• **Source text**
━━━━━━━━
Garland made some recommendations to the committee on how to combat misinformation and/or disinformation created using AI.

These recommendations are to create digital media literacy programs which would allow the media/data consumer to “access, analyze, evaluate, create and act using all forms of communication”, incorporate digital media literacy in K-12 school programs, make digital media literacy programs freely available to all New Mexicans and regulate the use of AI in political campaigns and other political communications, Garland said.

AI also affects industries including the entertainment industry.

The Writer’s Guild of America, which represents TV and movie writers, went on strike May 2 and, to date, are still on strike. The Screen Actors Guild-American Federation of Television and Radio Artists, which represents TV and movie actors, joined them on July 14. The first time since 1960 that both unions went on strike simultaneously. 

Although much of the two strikes are about residuals from streaming services, one of the growing concerns is AI’s use in film. 

Santa Fe resident George R.R. Martin, author of the “Song of Ice and Fire” book series which were adapted into the HBO series “Game of Thrones” spoke to the committee.

“Technology keeps going and I’ve experienced every part of it and AI is something people, particularly in my community,… (have) seen coming for a long, long time and there were two, kind of, related issues that we could touch (on) here today,” he said. “One is what AI is going to do tomorrow. Both SAG and WPA are on strike now and one of the things we need to settle is that the producers and AMPTP are digging in their heels and refusing to even discuss is what regulations will run AI (and) how our careers and Hollywood are going to continue in the future.” 

He said they need to discuss not just the use of AI in the near-future, but the far-future

Another industry affected by AI is the criminal justice system.

The issues are in methods and algorithms that are already in use across the country, Santa Fe Institute professor Cristopher Moore said.

He is also a member of the Interdisciplinary Working Group on Algorithmic Justice.

“My feeling about the use of these algorithms is that they’re neither good nor evil,” Moore said. “I think in some cases, they can help, in fact, but I want them to be transparent. I want people to know what information about them is being used and how it’s being used. I want that not just for the applicants, but also for the human decision makers that are being advised by these things and also for policymakers like you who are trying to decide whether these things should be deployed and used, especially in the public sector.”
━━━━━━━━
• **Supplied information**

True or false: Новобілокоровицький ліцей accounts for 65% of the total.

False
━━━━━━━━
• **Work required**
Translate this sentence from the article on AI into Spanish: "Another industry affected by AI is the criminal justice system."

• **Solution for this problem**
Otra industria afectada por la IA es el sistema de justicia penal.